Bangkok (AP) — Thailand’s Constitutional Court announced Wednesday it has declined to hear a case accusing the prime minister of violating the constitution by omitting a sentence from the oath of office he and his government took before HM King Maha Vajiralongkorn.
The issue raised questions about the legitimacy of Prime Minister Prayuth Chan-ocha’s government, which took office in July.
Prayuth failed to include the phrase “I will also uphold and comply with the constitution of the kingdom in every aspect.” It was unclear if the omission was accidental or intentional.
A statement from the court Wednesday said it lacked jurisdiction because the oath was a matter between the executive branch and HM the King.

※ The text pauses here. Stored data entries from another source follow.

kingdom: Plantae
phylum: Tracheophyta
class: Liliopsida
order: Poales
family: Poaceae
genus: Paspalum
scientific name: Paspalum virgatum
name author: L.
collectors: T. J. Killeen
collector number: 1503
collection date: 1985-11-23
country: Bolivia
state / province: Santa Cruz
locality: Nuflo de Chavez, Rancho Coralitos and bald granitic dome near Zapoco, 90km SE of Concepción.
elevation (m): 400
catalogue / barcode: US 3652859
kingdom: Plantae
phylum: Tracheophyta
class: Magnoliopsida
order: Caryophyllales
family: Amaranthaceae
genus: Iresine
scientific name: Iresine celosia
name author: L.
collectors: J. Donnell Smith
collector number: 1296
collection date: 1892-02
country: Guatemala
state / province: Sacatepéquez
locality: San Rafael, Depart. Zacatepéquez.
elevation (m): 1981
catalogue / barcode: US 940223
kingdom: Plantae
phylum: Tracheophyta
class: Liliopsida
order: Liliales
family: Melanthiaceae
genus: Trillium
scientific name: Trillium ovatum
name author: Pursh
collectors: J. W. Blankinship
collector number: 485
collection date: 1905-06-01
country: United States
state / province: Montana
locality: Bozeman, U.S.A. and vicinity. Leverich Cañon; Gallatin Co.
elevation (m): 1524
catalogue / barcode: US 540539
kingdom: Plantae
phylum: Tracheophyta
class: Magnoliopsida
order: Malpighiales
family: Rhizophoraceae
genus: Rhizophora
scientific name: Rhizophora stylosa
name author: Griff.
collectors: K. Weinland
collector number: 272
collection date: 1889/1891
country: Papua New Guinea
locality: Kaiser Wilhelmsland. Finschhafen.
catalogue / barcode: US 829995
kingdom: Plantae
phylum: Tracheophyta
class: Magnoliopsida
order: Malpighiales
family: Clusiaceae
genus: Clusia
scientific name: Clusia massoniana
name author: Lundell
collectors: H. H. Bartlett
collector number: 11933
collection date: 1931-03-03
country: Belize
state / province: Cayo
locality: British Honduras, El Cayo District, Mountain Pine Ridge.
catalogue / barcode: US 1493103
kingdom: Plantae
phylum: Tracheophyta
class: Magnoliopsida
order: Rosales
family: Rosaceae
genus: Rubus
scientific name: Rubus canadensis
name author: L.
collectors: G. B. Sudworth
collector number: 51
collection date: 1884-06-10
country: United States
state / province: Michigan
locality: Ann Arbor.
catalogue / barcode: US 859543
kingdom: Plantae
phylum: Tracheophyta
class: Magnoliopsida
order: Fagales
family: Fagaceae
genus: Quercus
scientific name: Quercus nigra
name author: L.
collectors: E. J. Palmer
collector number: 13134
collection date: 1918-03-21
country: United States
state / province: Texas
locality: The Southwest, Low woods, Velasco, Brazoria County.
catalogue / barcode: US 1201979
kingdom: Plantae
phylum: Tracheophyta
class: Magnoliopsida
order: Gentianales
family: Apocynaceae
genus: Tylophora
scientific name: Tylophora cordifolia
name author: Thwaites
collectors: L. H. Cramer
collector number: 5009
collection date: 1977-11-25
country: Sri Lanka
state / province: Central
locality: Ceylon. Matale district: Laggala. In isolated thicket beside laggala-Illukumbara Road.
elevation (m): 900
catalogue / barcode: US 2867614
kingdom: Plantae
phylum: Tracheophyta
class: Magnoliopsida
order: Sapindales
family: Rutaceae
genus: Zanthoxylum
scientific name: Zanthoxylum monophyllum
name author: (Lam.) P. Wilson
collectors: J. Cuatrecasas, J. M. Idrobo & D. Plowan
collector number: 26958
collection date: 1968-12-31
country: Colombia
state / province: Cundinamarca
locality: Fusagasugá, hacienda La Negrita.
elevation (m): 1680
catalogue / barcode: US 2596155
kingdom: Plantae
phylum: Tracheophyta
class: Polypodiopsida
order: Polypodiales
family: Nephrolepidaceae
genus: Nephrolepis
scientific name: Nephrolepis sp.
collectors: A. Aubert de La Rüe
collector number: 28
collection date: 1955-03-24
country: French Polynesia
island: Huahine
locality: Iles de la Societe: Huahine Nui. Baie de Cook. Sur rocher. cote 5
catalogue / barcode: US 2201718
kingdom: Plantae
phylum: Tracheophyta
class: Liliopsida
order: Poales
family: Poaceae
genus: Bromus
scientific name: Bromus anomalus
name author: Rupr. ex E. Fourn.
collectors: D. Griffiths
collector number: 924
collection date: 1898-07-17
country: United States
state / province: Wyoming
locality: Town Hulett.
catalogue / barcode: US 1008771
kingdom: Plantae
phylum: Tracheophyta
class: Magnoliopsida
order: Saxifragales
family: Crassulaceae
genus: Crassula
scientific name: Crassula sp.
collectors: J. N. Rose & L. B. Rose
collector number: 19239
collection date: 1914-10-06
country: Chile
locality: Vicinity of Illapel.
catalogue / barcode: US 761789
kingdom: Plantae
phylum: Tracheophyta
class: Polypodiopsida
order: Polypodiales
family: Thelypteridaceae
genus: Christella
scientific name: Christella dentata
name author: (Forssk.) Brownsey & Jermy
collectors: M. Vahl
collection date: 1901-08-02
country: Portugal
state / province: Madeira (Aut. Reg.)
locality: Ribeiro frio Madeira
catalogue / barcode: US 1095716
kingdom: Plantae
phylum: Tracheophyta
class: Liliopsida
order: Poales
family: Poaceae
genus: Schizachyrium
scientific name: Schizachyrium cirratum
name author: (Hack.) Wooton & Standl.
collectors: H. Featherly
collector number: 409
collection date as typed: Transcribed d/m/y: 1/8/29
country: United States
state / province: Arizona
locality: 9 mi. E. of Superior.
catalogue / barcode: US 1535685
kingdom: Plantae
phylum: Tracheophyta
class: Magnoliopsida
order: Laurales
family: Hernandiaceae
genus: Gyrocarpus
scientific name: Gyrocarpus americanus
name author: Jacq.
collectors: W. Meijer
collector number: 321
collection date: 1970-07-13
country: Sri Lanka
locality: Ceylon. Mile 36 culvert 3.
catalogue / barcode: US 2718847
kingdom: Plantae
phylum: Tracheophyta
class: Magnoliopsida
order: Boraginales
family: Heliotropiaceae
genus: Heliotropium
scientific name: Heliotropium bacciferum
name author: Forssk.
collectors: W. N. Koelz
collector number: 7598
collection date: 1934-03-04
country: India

It also mentioned that the monarch had issued a royal message, delivered late last month but dated the day of the oath-taking, encouraging the Cabinet members to perform their duties according to the oath they swore.
The court’s decision appeared to preclude further legal challenges of Prayuth’s omission. The lower house of Parliament is supposed to debate the matter on Sept. 18 at the request of the opposition, but the court’s position gives Prayuth’s government ammunition to stave off any political attacks.
The case went to the Constitutional Court after the state ombudsman forwarded complaints from two citizens who charged that Prayuth’s failure to pledge allegiance to the constitution was a breach of the charter.
Opposition lawmakers pointed out the omission, and Prayuth responded that the matter was not a problem. The ombudsman’s office said he told them he had completed the oath-taking, without elaborating.
The oath is written into the constitution that was adopted in 2017 when Prayuth headed the previous military government.